Excerpt to read section start

Hepatitis B vaccination

Hepatitis B vaccination

Hepatitis B is caused by a virus that infects the liver. It is one of the most common vaccine-preventable diseases affecting travelers, and can cause acute or chronic infection.

The risks you run depend on several factors: your destination, the length of your stay, the activities you take part in during your trip and whether you come into direct contact with blood or other bodily fluids. Some destinations present a higher risk of infection, as certain regions have a higher number of people with chronic hepatitis B in the general population.

Healthcare workers, aid workers and anyone receiving healthcare or dental care using unsterilized or contaminated equipment are at increased risk of infection in a country where hepatitis B is present. The risk increases with certain activities, such as unprotected sex, needle sharing, tattooing and acupuncture.

Excerpt to read section end

_How to complete this task_
Continue the text on hepatitis B vaccination from its last sentence, keeping the same informational tone.

Extracted data section start

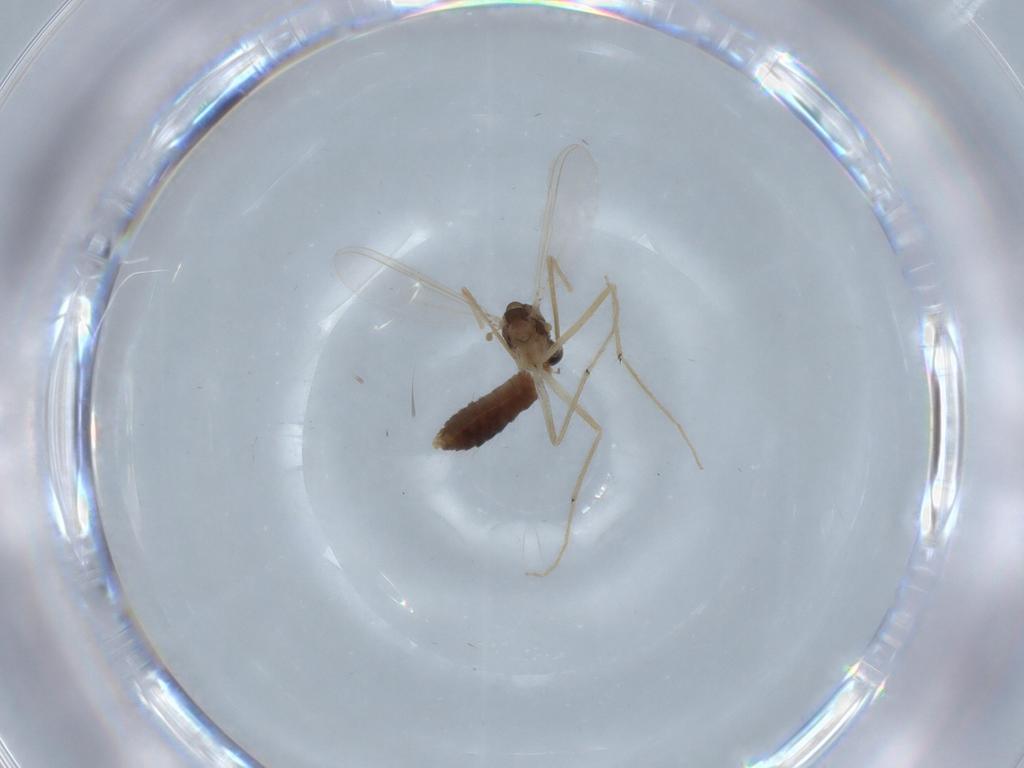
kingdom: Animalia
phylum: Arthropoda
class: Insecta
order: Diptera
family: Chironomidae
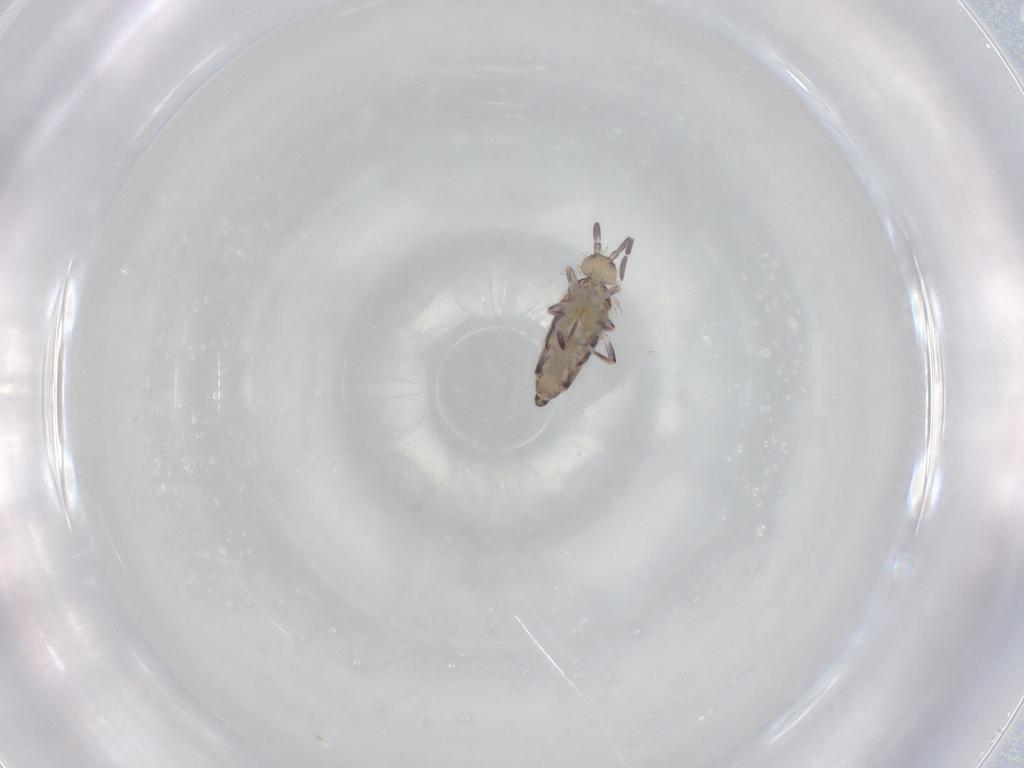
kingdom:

Extracted data section end

_Task answer_
  • Symptoms may take two to six months to appear.
  • Many people who have contracted hepatitis B have no symptoms or only mild ones.
  • Symptoms of acute hepatitis B can include fatigue, loss of appetite, joint pain, abdominal pain, nausea, vomiting, fever and dark urine. A small number of people will contract jaundice (yellowing of the skin and eyes).
  • Some people who contract chronic hepatitis B will remain contagious for life. Chronic infection can lead to cirrhosis (scarring of the liver) and/or liver cancer. Most people with chronic hepatitis B are unaware of their infection.